To the crowd, Brengyn, with gruff sincerity, said, loudly: "Jim Gawley, he done as I knowed he'd do. He done his best, and he done it prime. We couldn't ha' got on wi'out him. But first there was Mr. Byng as had sense and knowledge more than any; an' he couldn't be denied; an' there was Mr. Stafford—him—" pointing to Ian, who, with misty eyes, was watching the women go back to their men. "He done his bit better nor any of us. And Mr. Byng and Jacob and Jabez, they can thank their stars that Mr. Stafford done his bit. Jim's all right an' I done my duty, I hope, but these two that ain't of us, they done more—Mr. Byng and Mr. Stafford. Here's three cheers, lads—no, this ain't a time for cheerin'; but ye all ha' got hands."

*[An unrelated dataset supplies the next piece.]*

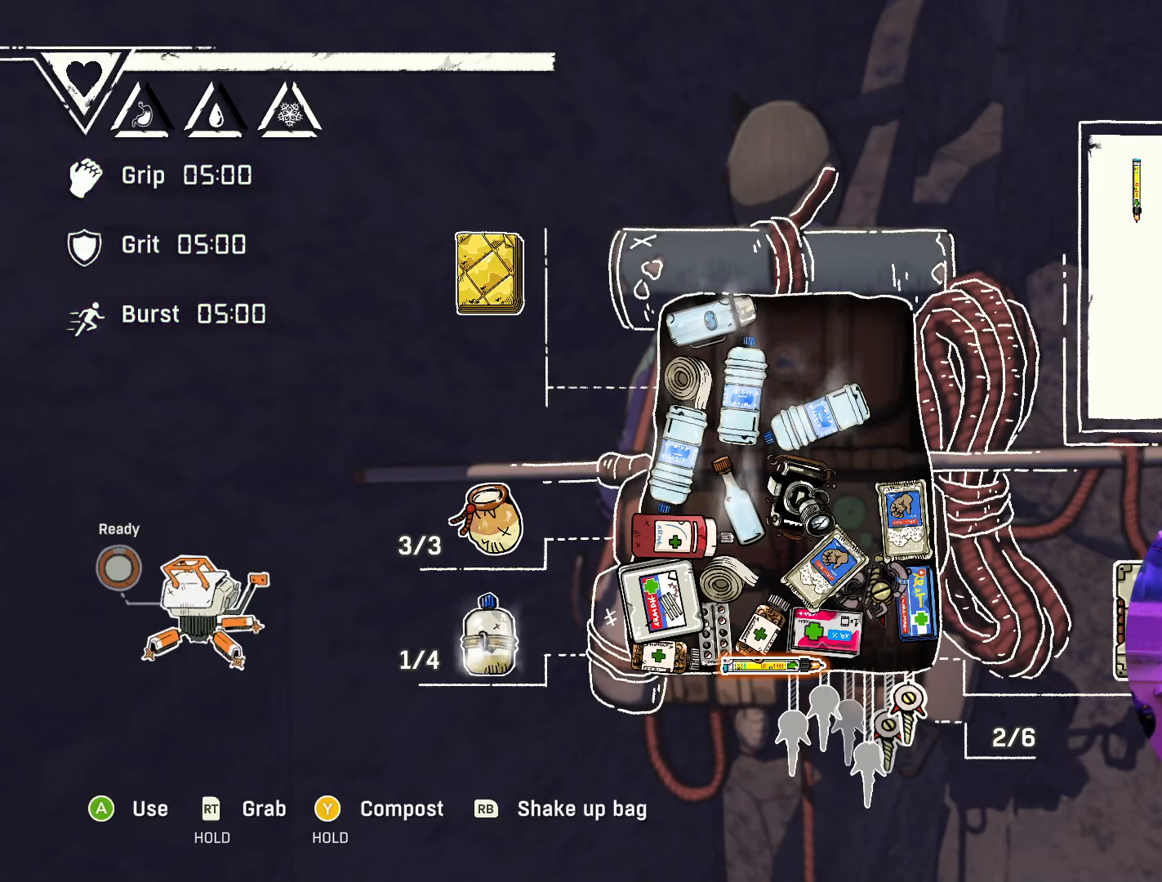
{"buttons": [], "left_stick": "center", "right_stick": "center", "events": []}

His hand caught Ian's with the grip of that brotherhood which is as old as Adam, and the hand of miner after miner did the same.

The strike was over—at a price too big for human calculation; but it might have been bigger still.

Outside the open door of the manager's office Stafford watched and waited till he saw Rudyard, with a little laugh, get slowly to his feet and stretch his limbs heavily. Then he turned away gloomily to the darkness of the hills. In his soul there was a depression as deep as in that of the singing-woman.

"Al'mah had her debt to pay, and I shall have mine," he said, wearily.